A Guy on a Bike
A Commentary By Susan Estrich
For weeks now, speculation has been rampant about who killed well-liked publicist to the stars Ronni Chasen and why.
A blonde in a black Mercedes found shot multiple times in her car on Sunset Boulevard in Beverly Hills on her way home from a movie premiere.
A 60-something veteran who was in her fourth decade of walking clients down the red carpet, as she had been doing earlier that night.
Who?
A spurned lover? An angry client? No.
A crime wave of black men in Beverly Hills (a theory that had to be officially denied because it got so much attention)? No.
A professional hit by a trained sniper?
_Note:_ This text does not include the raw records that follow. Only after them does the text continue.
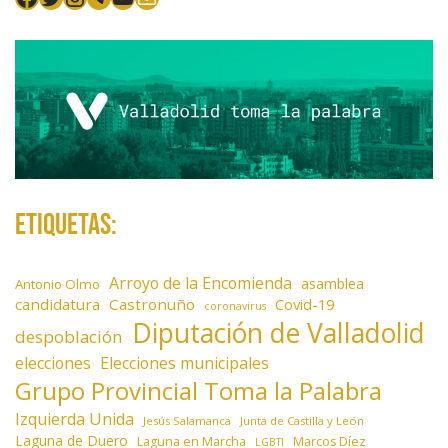
r
a
d
a
s
Etiquetas:
Arroyo de la Encomienda
asamblea
Antonio Olmo
candidatura
Castronuño
Covid-19
coronavirus
Diputación de Valladolid
despoblación
elecciones
Elecciones municipales
Grupo Provincial Toma la Palabra
Izquierda Unida
Jesús Salamanca
Junta de Castilla y León
Laguna de Duero
Laguna en Marcha
Marcos Díez
LGBTI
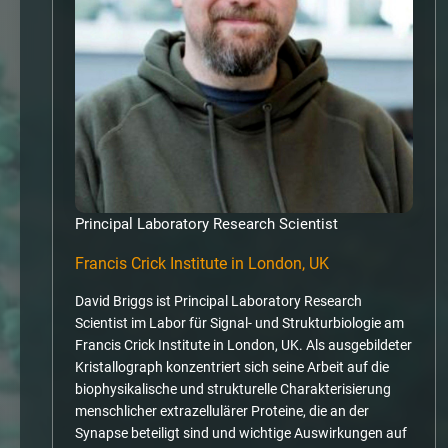
Principal Laboratory Research Scientist
Francis Crick Institute in London, UK
David Briggs ist Principal Laboratory Research
Scientist im Labor für Signal- und Strukturbiologie am
Francis Crick Institute in London, UK. Als ausgebildeter
Kristallograph konzentriert sich seine Arbeit auf die
biophysikalische und strukturelle Charakterisierung
menschlicher extrazellulärer Proteine, die an der
Synapse beteiligt sind und wichtige Auswirkungen auf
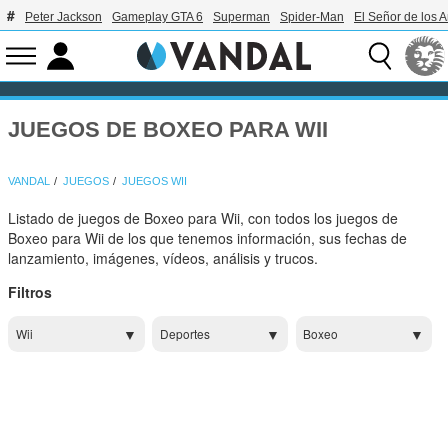
Peter Jackson
Gameplay GTA 6
Superman
Spider-Man
El Señor de los A
JUEGOS DE BOXEO PARA WII
VANDAL
JUEGOS
JUEGOS WII
Listado de juegos de Boxeo para Wii, con todos los juegos de
Boxeo para Wii de los que tenemos información, sus fechas de
lanzamiento, imágenes, vídeos, análisis y trucos.
Filtros
Wii
Deportes
Boxeo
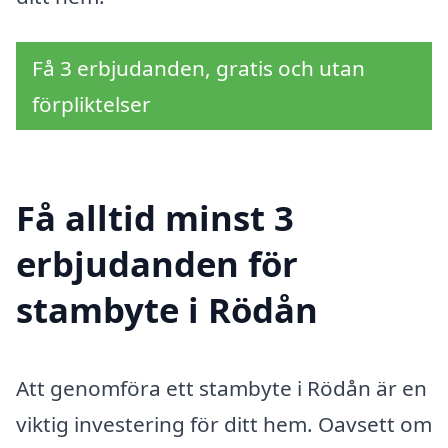
Få 3 erbjudanden, gratis och utan
förpliktelser
Få alltid minst 3
erbjudanden för
stambyte i Rödån
Att genomföra ett stambyte i Rödån är en
viktig investering för ditt hem. Oavsett om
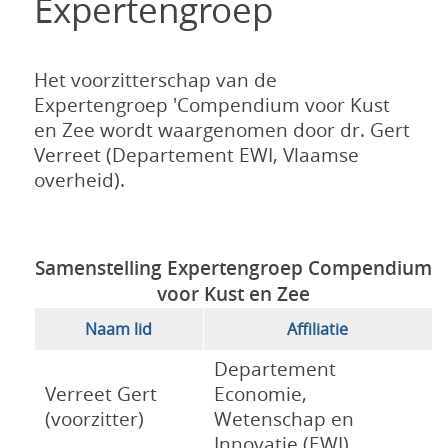
Expertengroep
Het voorzitterschap van de
Expertengroep 'Compendium voor Kust
en Zee wordt waargenomen door dr. Gert
Verreet (Departement EWI, Vlaamse
overheid).
Samenstelling Expertengroep Compendium
voor Kust en Zee
Naam lid
Affiliatie
Departement
Verreet Gert
Economie,
(voorzitter)
Wetenschap en
Innovatie (EWI)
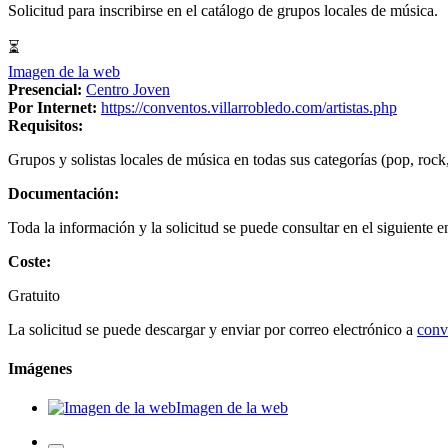
Solicitud para inscribirse en el catálogo de grupos locales de música.
⏳
Imagen de la web
Presencial:
Centro Joven
Por Internet:
https://conventos.villarrobledo.com/artistas.php
Requisitos:
Grupos y solistas locales de música en todas sus categorías (pop, rock,
Documentación:
Toda la información y la solicitud se puede consultar en el siguiente e
Coste:
Gratuito
La solicitud se puede descargar y enviar por correo electrónico a
conv
Imágenes
Imagen de la web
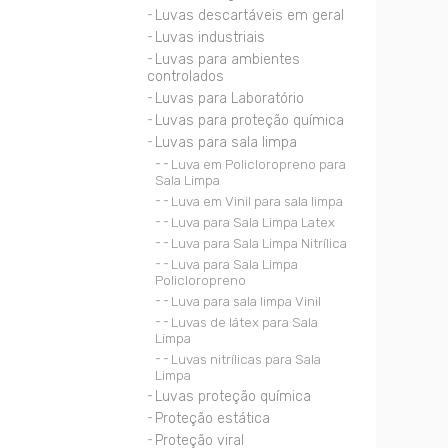
Luvas descartáveis em geral
Luvas industriais
Luvas para ambientes
controlados
Luvas para Laboratório
Luvas para proteção química
Luvas para sala limpa
Luva em Policloropreno para
Sala Limpa
Luva em Vinil para sala limpa
Luva para Sala Limpa Latex
Luva para Sala Limpa Nitrílica
Luva para Sala Limpa
Policloropreno
Luva para sala limpa Vinil
Luvas de látex para Sala
Limpa
Luvas nitrílicas para Sala
Limpa
Luvas proteção química
Proteção estática
Proteção viral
No, or at least not necessarily.
Police have concluded that in all likelihood it was a crazy man, a longtime petty criminal desperate for money, a botched robbery by a guy on a bicycle -- his only means of transportation.
One of those stupid, random, wrong time, wrong place, "no way you can live your life to avoid them" moments in which cause and effect are not connected.
Oh, we could try to find something in the story that is now getting detailed: Did she slow down when she should have sped up? Did she roll down the window, perhaps? Is it possible we could protect ourselves just by keeping the windows up or hitting the horn?
The answer, of course, is no.
It makes absolutely no sense that Chasen was killed by a career petty criminal on a bike in Beverly Hills. And because it makes no sense, there is literally nothing to be done to prevent it.
The man who police believe shot Ronni Chasen is Harold Martin Smith. He was found through a tipster to "America's Most Wanted," who had reportedly heard him brag about his role and expected payoff. When Beverly Hills police arrived to execute their warrant, Smith turned the gun (that he allegedly used on Chasen) on himself.
At first, it wasn't clear whether Smith had anything to do with the Chasen killing, or whether he was one of those crazy people who puts himself in the middle of such things, literally using it as a backdrop for suicide. Had the police been played? Apparently not. The word as I write this is that the ballistics match. Smith, they believe, was acting alone. And riding a bicycle.
Chasen deserved better, of course -- not a better villain, but a long life without one. And the stark realization that a person as big as Chasen could be struck down and that a community with as much power as Hollywood could be brought to its knees by this guy is humbling to say the least.
What can you do about it? Nothing. A senseless death is just that. There is no lesson to be learned, and that, ultimately, is the hardest lesson of them all. There are bad guys in cars and trucks and planes and, yes, even on bikes. If you can't avoid them on Sunset Boulevard in Beverly Hills, you can't avoid them anywhere.